• **Exercise text**:
*-*-*
Structure-based engineering of designed armadillo repeat proteins.

The specific recognition of macromolecules is key for many applications in biochemical research, medical diagnostics and disease treatment. Currently the development of new recognition molecules depends on the immunization of lab animals or combinatorial biochemistry techniques. Since both approaches are elaborate and require the availability of sufficient amounts of stable target molecules we are developing a modular system that allows a rational design of peptide recognition modules. This system is based on the armadillo repeat scaffold, because natural armadillo repeat proteins bind their targets in extended anti-parallel conformations with very regular binding topologies. The development of designed armadillo repeat proteins (dArmRPs) consisting entirely of identical internal repeats (full-consensus design) has been described [1]. Although dArmRP with 2nd generation capping repeats were predominantly monomeric in solution, crystal structures of dArmRP with different numbers of internal repeats revealed domain-swapped N-caps [2]. Redesign of the N-cap significantly improved thermodynamic stability and abrogated swapping of N-caps. These 3rd generation dArmRP recognize full-consensus peptides with nanomolar affinities. The dissociation constants depend on the lengths of the targeted peptides and the number of internal repeats. Three crystal structures of complexes between dArmRPs with five or six internal repeats and the targeted full-consensus (KR)5 peptide (either free or fused to the N- and C-terminii of globular proteins) confirm that the binding mode fulfills the expected regular topology. Further crystal structures of complexes between dArmRPs and the mismatch (RR)5 peptide revealed that the dArmRPs recognize their target peptides in a side-chain specific manner. Several crystal structures confirm that 3rd generation dArmRPs behave as stable and monomeric molecules that allow the selective recognition of the targeted peptide with the expected topology. Therefore, the rational assembly of binding modules from a pool of dipeptide-specific armadillo repeats to recognize peptides with given sequences should indeed be possible.
*-*-*
• **Listed entries**:
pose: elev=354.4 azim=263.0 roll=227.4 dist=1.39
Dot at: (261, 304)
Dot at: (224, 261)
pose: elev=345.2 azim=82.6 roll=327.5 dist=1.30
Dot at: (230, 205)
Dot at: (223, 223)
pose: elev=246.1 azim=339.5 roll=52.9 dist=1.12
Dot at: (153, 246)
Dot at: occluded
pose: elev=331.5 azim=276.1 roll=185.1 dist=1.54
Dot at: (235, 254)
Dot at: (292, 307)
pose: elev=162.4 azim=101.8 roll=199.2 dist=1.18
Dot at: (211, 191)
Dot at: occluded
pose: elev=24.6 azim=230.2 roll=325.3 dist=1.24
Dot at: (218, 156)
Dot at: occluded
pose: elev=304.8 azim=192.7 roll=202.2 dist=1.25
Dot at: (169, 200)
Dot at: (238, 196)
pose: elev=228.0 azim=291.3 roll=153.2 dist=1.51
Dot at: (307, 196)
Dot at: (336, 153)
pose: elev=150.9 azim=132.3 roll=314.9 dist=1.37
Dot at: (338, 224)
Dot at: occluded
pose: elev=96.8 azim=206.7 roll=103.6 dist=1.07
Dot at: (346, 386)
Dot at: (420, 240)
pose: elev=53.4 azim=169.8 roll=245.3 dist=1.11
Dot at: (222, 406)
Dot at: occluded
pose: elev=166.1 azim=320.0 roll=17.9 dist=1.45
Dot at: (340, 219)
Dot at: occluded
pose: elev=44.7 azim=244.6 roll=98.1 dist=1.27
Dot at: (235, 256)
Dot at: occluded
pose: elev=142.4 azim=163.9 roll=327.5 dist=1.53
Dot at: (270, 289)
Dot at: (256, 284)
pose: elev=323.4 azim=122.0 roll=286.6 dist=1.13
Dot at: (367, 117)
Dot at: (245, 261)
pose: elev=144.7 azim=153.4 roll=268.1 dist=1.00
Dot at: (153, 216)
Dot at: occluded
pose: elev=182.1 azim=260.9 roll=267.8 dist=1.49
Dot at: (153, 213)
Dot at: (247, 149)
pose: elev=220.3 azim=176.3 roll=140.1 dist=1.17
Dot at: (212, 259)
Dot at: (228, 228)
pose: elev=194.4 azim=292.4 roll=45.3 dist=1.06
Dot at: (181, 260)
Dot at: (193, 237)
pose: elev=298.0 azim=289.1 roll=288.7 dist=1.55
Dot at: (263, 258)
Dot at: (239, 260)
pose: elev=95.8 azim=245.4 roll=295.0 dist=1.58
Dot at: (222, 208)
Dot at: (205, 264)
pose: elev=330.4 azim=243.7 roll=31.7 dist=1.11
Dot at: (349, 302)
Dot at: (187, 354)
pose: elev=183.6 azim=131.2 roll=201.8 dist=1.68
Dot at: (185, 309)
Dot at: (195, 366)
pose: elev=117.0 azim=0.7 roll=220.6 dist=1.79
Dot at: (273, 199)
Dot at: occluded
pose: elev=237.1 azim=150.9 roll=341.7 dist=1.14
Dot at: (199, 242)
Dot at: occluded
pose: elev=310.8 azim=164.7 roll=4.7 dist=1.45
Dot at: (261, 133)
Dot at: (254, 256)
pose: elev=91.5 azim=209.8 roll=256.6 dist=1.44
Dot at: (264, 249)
*-*-*
In the text on designed armadillo repeat proteins, what two things do the dissociation constants depend on?

• **Solution**:
The lengths of the targeted peptides and the number of internal repeats.